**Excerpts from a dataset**
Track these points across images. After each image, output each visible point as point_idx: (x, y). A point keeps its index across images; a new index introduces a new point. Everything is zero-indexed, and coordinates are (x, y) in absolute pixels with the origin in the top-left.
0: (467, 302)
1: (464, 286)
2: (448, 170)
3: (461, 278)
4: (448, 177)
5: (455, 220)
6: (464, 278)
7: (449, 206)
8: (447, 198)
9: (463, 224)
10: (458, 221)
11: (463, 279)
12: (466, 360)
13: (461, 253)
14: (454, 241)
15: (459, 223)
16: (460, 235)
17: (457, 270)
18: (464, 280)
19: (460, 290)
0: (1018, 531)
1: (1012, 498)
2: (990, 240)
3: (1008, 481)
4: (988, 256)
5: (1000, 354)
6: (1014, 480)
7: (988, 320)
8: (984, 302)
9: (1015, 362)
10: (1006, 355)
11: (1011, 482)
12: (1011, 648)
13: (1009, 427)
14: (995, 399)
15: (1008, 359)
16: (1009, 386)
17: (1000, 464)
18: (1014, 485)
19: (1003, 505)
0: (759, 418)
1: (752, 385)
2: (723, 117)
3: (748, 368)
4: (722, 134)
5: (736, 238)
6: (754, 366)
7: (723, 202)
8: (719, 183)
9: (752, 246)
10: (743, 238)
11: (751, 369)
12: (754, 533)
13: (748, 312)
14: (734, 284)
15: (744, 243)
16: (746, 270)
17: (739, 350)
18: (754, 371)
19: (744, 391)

**Exercise directions**
Write down again the exact lines running from the beginning of the data to the line containing "15: (459, 223)", with both ends included.

**Task output**
Track these points across images. After each image, output each visible point as point_idx: (x, y). A point keeps its index across images; a new index introduces a new point. Everything is zero-indexed, and coordinates are (x, y) in absolute pixels with the origin in the top-left.
0: (467, 302)
1: (464, 286)
2: (448, 170)
3: (461, 278)
4: (448, 177)
5: (455, 220)
6: (464, 278)
7: (449, 206)
8: (447, 198)
9: (463, 224)
10: (458, 221)
11: (463, 279)
12: (466, 360)
13: (461, 253)
14: (454, 241)
15: (459, 223)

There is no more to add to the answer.